----- Bloco de texto -----

Primeiro de maio de 2009, dia de São José Operário. Véspera de seu casamento, o estudante de engenharia e surfista Eduardo Martins decidiu comemorar sua despedida de solteiro no mar do Recreio, com os amigos de surfe, entre eles o médico e seminarista Guido Schäffer. Embora as condições para a prática do esporte estivessem perfeitas — água azul turquesa, céu limpo, temperatura agradável e ondas com bom tamanho —, uma manobra acidentada pôs fim à vida do futuro padre. A prancha escorregou acertando a nuca de Guido, que morreu afogado aos 34 anos. Sua morte provocou enorme comoção. E, antes mesmo que seu corpo fosse enterrado, o seminarista passou a ser visto como o “anjo surfista”.
Agora, passados mais de cinco anos, a Arquidiocese do Rio aguarda o nada a opor do Vaticano para dar início ao processo de beatificação. A previsão é que a resposta venha até o mês que vem. O pedido foi feito em maio deste ano, mas as razões que levaram a Igreja a reivindicar seu nome para santo revelaram-se ainda na missa de corpo presente. À época, mais de duas mil pessoas se reuniram na Igreja de Nossa Senhora de Copacabana, entre elas cerca de 80 monges beneditinos, padres, fiéis e o próprio Dom Orani Tempesta, que naquele momento acabara de ser nomeado arcebispo do Rio.
— Foi uma apoteose — lembra Dom Roberto Lopes, bispo responsável pelo levantamento de possíveis candidatos a santo do Rio — A igreja ficou lotada, quase não consegui entrar de tão cheia. Naquele momento, quando morreu, Guido era um seminarista, estava cursando teologia. Mas também era médico e dedicava a vida aos pobres. Ele era uma espécie de Francisco de Assis carioca. Uma pessoa carismática e caridosa.
Segundo Dom Roberto, Guido encarna a figura de um santo genuinamente carioca. Apesar de ter nascido em Volta Redonda, viveu boa parte de sua vida em Copacabana. Apaixonado pela obra de São Francisco de Assis e pelo surfe, ele criou uma forma própria de atrair “novas ovelhas” para a fé.

----- Itens registrados -----

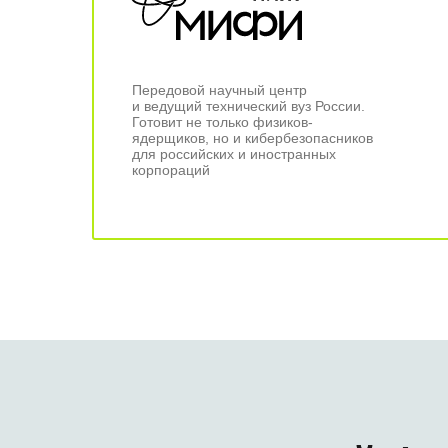
Передовой научный центр
и ведущий технический вуз России.
Готовит не только физиков-
ядерщиков, но и кибербезопасников
для российских и иностранных
корпораций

-----

**Tarefa proposta A**. Por favor, resuma em duas frases o texto sobre Guido Schäffer.
**Tarefa proposta B**. Segundo o texto sobre Guido Schäffer, em que cidade ele nasceu?

**Sua resposta A**. O médico e seminarista Guido Schäffer morreu afogado aos 34 anos, em 1º de maio de 2009, depois que uma prancha atingiu sua nuca enquanto surfava no Recreio. Mais de cinco anos depois, a Arquidiocese do Rio aguarda o nada a opor do Vaticano para iniciar seu processo de beatificação, e Dom Roberto Lopes o descreve como um santo genuinamente carioca que dedicava a vida aos pobres.

**Sua resposta B**. Em Volta Redonda.